◆ EXERCISE DETAILS ◆
Copy out each line of the data that holds the word "text".

◆ MATERIAL SHOWN ◆
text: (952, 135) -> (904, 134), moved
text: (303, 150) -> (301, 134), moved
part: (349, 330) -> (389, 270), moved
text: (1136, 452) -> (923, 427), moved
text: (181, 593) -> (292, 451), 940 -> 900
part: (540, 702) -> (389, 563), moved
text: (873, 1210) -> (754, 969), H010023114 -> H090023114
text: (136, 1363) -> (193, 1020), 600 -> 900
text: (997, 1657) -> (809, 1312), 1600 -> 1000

◆ TASK ANSWER ◆
text: (952, 135) -> (904, 134), moved
text: (303, 150) -> (301, 134), moved
text: (1136, 452) -> (923, 427), moved
text: (181, 593) -> (292, 451), 940 -> 900
text: (873, 1210) -> (754, 969), H010023114 -> H090023114
text: (136, 1363) -> (193, 1020), 600 -> 900
text: (997, 1657) -> (809, 1312), 1600 -> 1000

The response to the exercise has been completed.